Sorry for another spoiler, but there is plenty more suspense. I will refrain from explaining the “zone of death” in Yellowstone, except to say that if you are contemplating a crime, site it there. Calamity Jane would. Was she an orphan from Missouri or an heiress from Virginia? She could shoot and ride, that much is sure, and she drank hard and died young—still in love with Wild Bill Hickok? So many secrets. While researching the Upheaval Dome chapter, Bezemek delved into the relatively new field of impact science and discovered how many impact craters are hidden across the U.S. We pass over them without even realizing it.

Nor did I know the urban legend that the Gateway Arch, already the result of a rigged election, was a., stolen from Italian fascists and b., secretly designed with their supernatural technology to control the weather, redirecting violent storms and tornados away from the city. (Clearly, the Arch needs a tuneup.) St. Louis sits at the edge of Tornado Alley, Bezemek explains, “where cold, dry air from the northwest slams into warm, humid air from the Gulf.” Thunderstorms and twisters form easily here, and some St. Louisans noted that “approaching storms seemed to split around the city before reforming downwind.” Which became known as the Arch Effect.

You cannot read this book without loving our nation’s parks more (and worrying even harder about their now slashed budgets). The need for conservation comes through the stupidity of the past. You learn about the hunter who discovered a sequoia 280 feet tall and made such a noise of it that “laborious vandals,” John Muir’s term, cut down the 1,200-year-old sequoia for “a dancing floor.” Those were the Gold Rush years, and greed and conquest were all that mattered. But the present danger is more fierce.
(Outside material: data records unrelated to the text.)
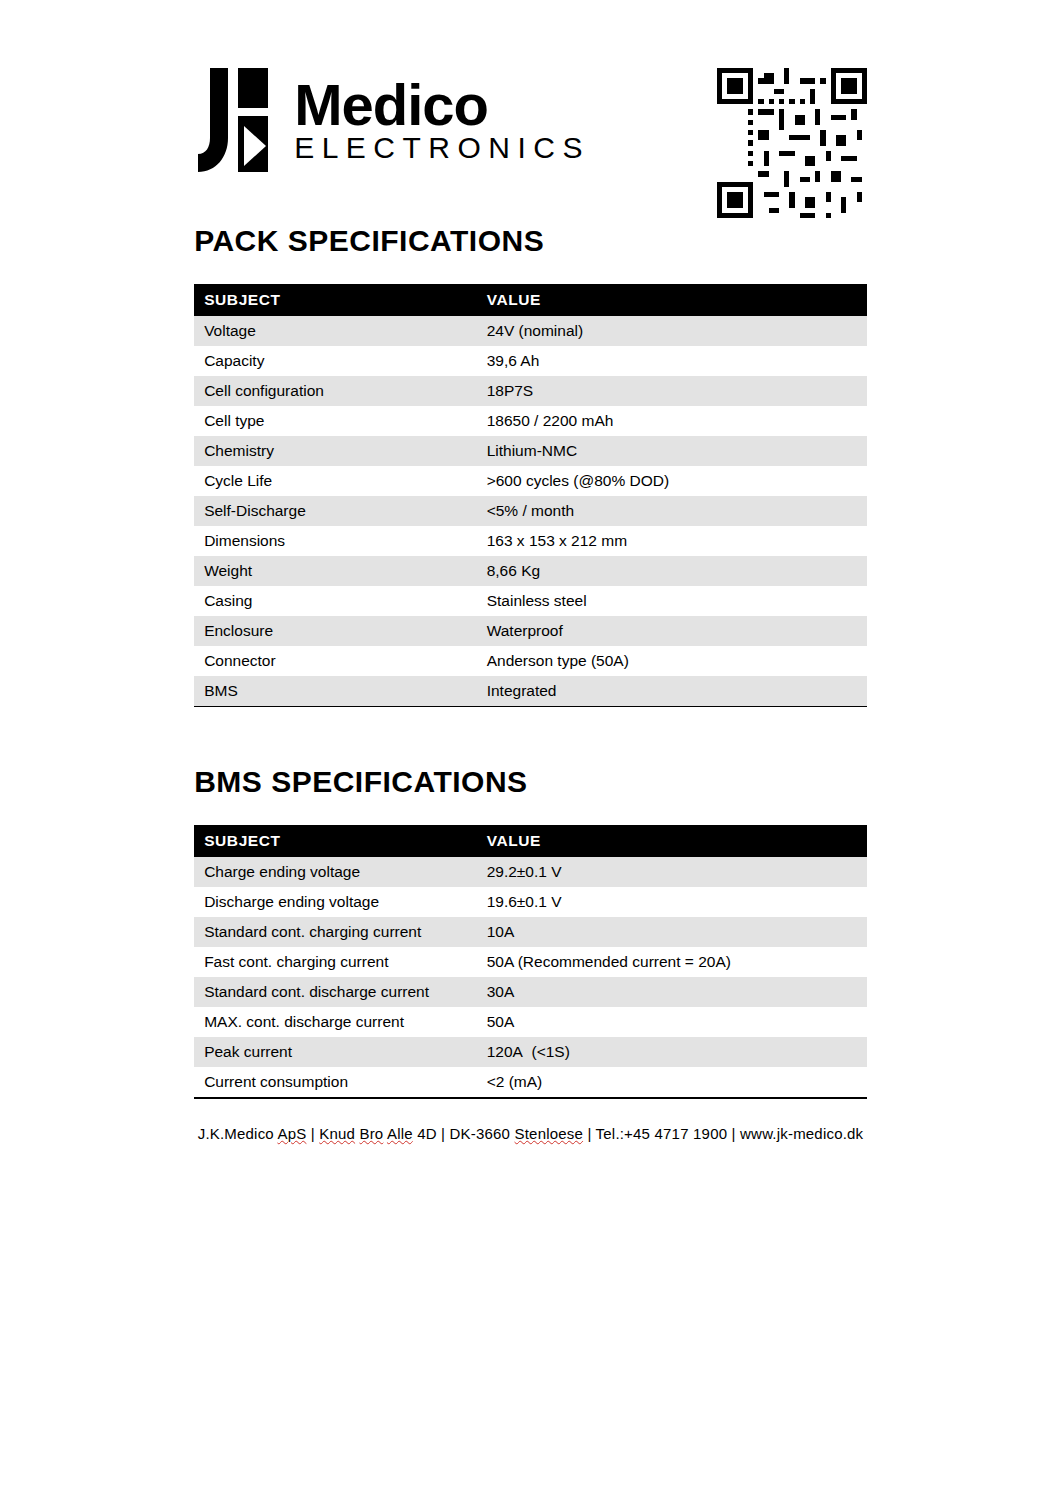Medico
ELECTRONICS
PACK SPECIFICATIONS
| SUBJECT | VALUE |
| --- | --- |
| Voltage | 24V (nominal) |
| Capacity | 39,6 Ah |
| Cell configuration | 18P7S |
| Cell type | 18650 / 2200 mAh |
| Chemistry | Lithium-NMC |
| Cycle Life | >600 cycles (@80% DOD) |
| Self-Discharge | <5% / month |
| Dimensions | 163 x 153 x 212 mm |
| Weight | 8,66 Kg |
| Casing | Stainless steel |
| Enclosure | Waterproof |
| Connector | Anderson type (50A) |
| BMS | Integrated |
BMS SPECIFICATIONS
| SUBJECT | VALUE |
| --- | --- |
| Charge ending voltage | 29.2±0.1 V |
| Discharge ending voltage | 19.6±0.1 V |
| Standard cont. charging current | 10A |
| Fast cont. charging current | 50A (Recommended current = 20A) |
| Standard cont. discharge current | 30A |
| MAX. cont. discharge current | 50A |
| Peak current | 120A (<1S) |
| Current consumption | <2 (mA) |
J.K.Medico ApS | Knud Bro Alle 4D | DK-3660 Stenloese | Tel.:+45 4717 1900 | www.jk-medico.dk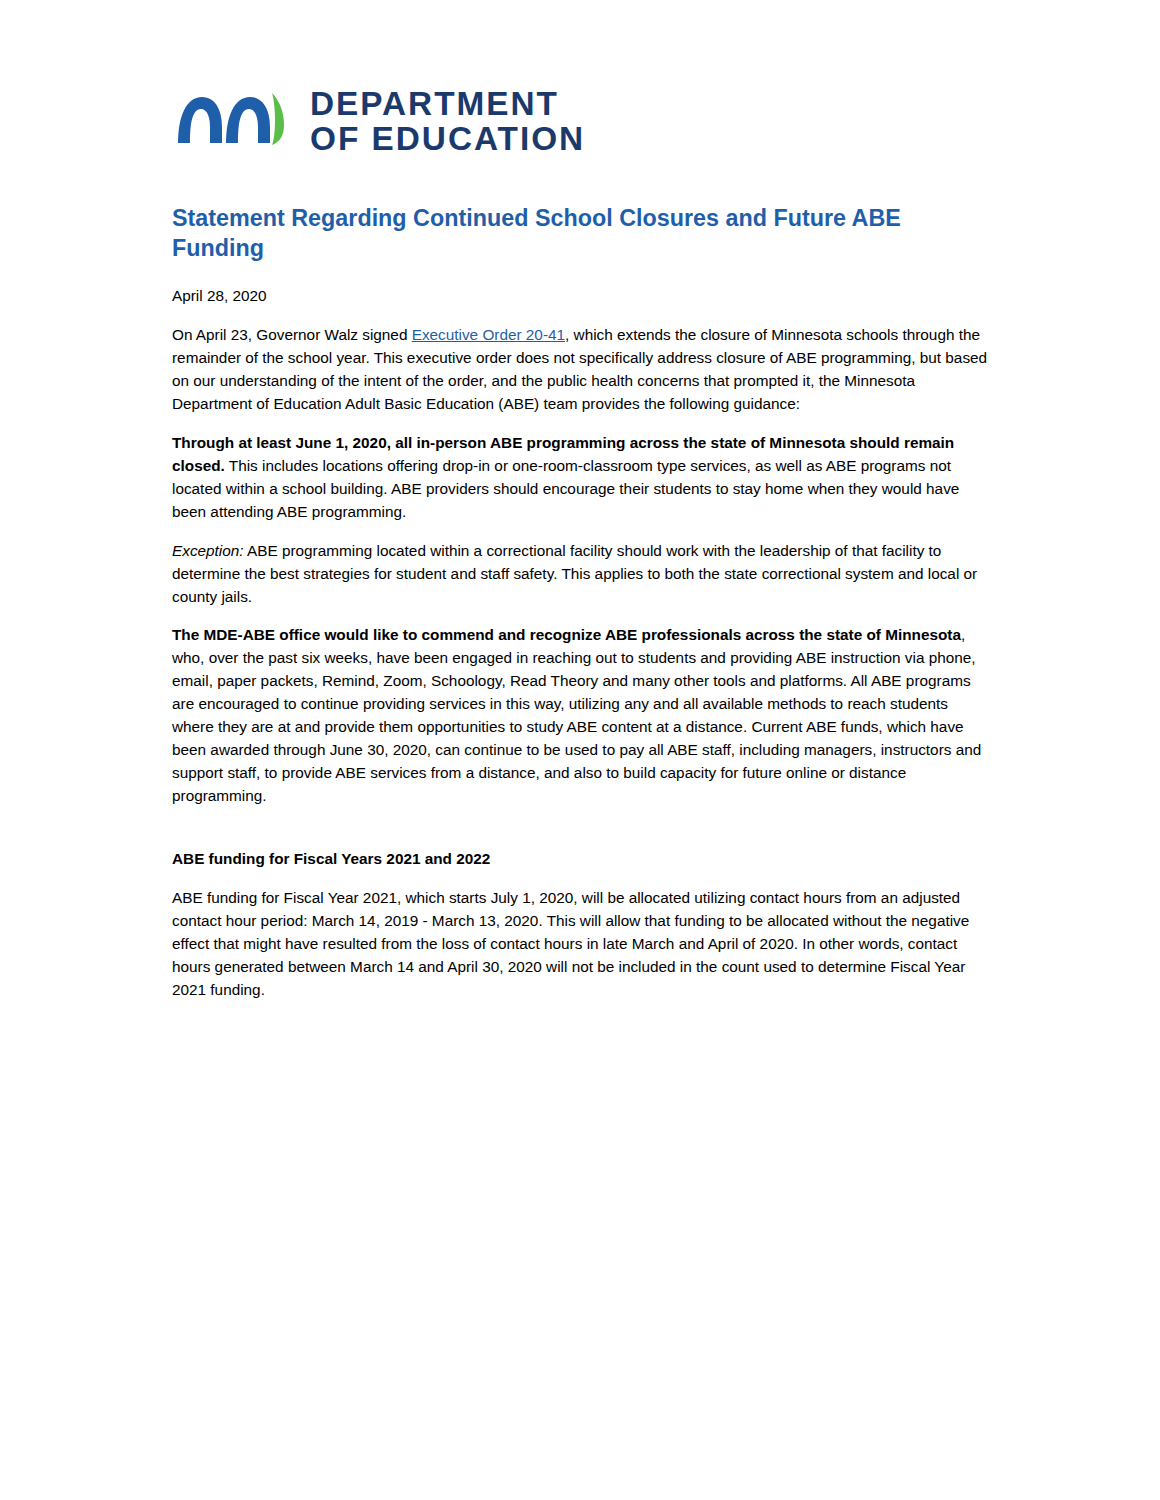DEPARTMENT OF EDUCATION
Statement Regarding Continued School Closures and Future ABE Funding
April 28, 2020
On April 23, Governor Walz signed Executive Order 20-41, which extends the closure of Minnesota schools through the remainder of the school year. This executive order does not specifically address closure of ABE programming, but based on our understanding of the intent of the order, and the public health concerns that prompted it, the Minnesota Department of Education Adult Basic Education (ABE) team provides the following guidance:
Through at least June 1, 2020, all in-person ABE programming across the state of Minnesota should remain closed. This includes locations offering drop-in or one-room-classroom type services, as well as ABE programs not located within a school building. ABE providers should encourage their students to stay home when they would have been attending ABE programming.
Exception: ABE programming located within a correctional facility should work with the leadership of that facility to determine the best strategies for student and staff safety. This applies to both the state correctional system and local or county jails.
The MDE-ABE office would like to commend and recognize ABE professionals across the state of Minnesota, who, over the past six weeks, have been engaged in reaching out to students and providing ABE instruction via phone, email, paper packets, Remind, Zoom, Schoology, Read Theory and many other tools and platforms. All ABE programs are encouraged to continue providing services in this way, utilizing any and all available methods to reach students where they are at and provide them opportunities to study ABE content at a distance. Current ABE funds, which have been awarded through June 30, 2020, can continue to be used to pay all ABE staff, including managers, instructors and support staff, to provide ABE services from a distance, and also to build capacity for future online or distance programming.
ABE funding for Fiscal Years 2021 and 2022
ABE funding for Fiscal Year 2021, which starts July 1, 2020, will be allocated utilizing contact hours from an adjusted contact hour period: March 14, 2019 - March 13, 2020. This will allow that funding to be allocated without the negative effect that might have resulted from the loss of contact hours in late March and April of 2020. In other words, contact hours generated between March 14 and April 30, 2020 will not be included in the count used to determine Fiscal Year 2021 funding.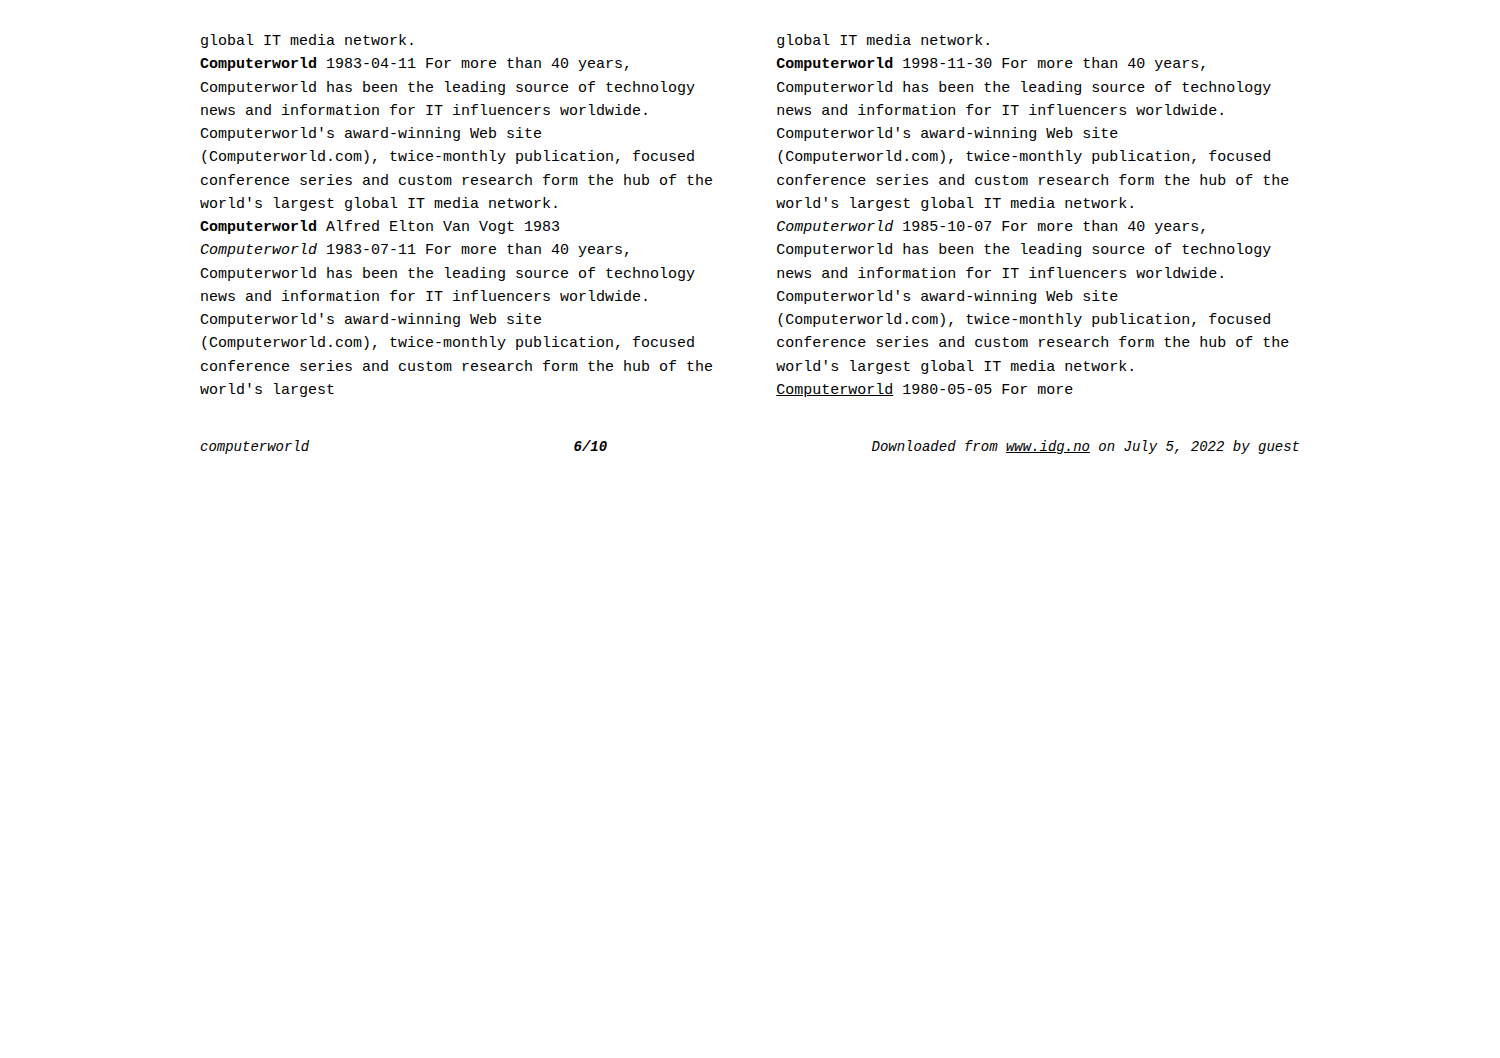global IT media network.
Computerworld 1983-04-11 For more than 40 years, Computerworld has been the leading source of technology news and information for IT influencers worldwide. Computerworld's award-winning Web site (Computerworld.com), twice-monthly publication, focused conference series and custom research form the hub of the world's largest global IT media network.
Computerworld Alfred Elton Van Vogt 1983
Computerworld 1983-07-11 For more than 40 years, Computerworld has been the leading source of technology news and information for IT influencers worldwide. Computerworld's award-winning Web site (Computerworld.com), twice-monthly publication, focused conference series and custom research form the hub of the world's largest
global IT media network.
Computerworld 1998-11-30 For more than 40 years, Computerworld has been the leading source of technology news and information for IT influencers worldwide. Computerworld's award-winning Web site (Computerworld.com), twice-monthly publication, focused conference series and custom research form the hub of the world's largest global IT media network.
Computerworld 1985-10-07 For more than 40 years, Computerworld has been the leading source of technology news and information for IT influencers worldwide. Computerworld's award-winning Web site (Computerworld.com), twice-monthly publication, focused conference series and custom research form the hub of the world's largest global IT media network.
Computerworld 1980-05-05 For more
computerworld
6/10
Downloaded from www.idg.no on July 5, 2022 by guest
“The United States invented the concept of public national parks,” Bezemek notes, “starting with the Yosemite Grant and Yellowstone Park in the mid-1800s. We have some of the best national parks in the world. But despite widespread support across party lines, they are facing mass layoffs and budget reductions that will harm management and conservation. Other misguided proposals seek to de-list NPS units, shrink or sell off public lands, or open them to destructive mineral extraction. If we don’t protect the parks now, the biggest mystery may come years from now, when we look back and wonder, Why didn’t we save the parks when we had the chance?”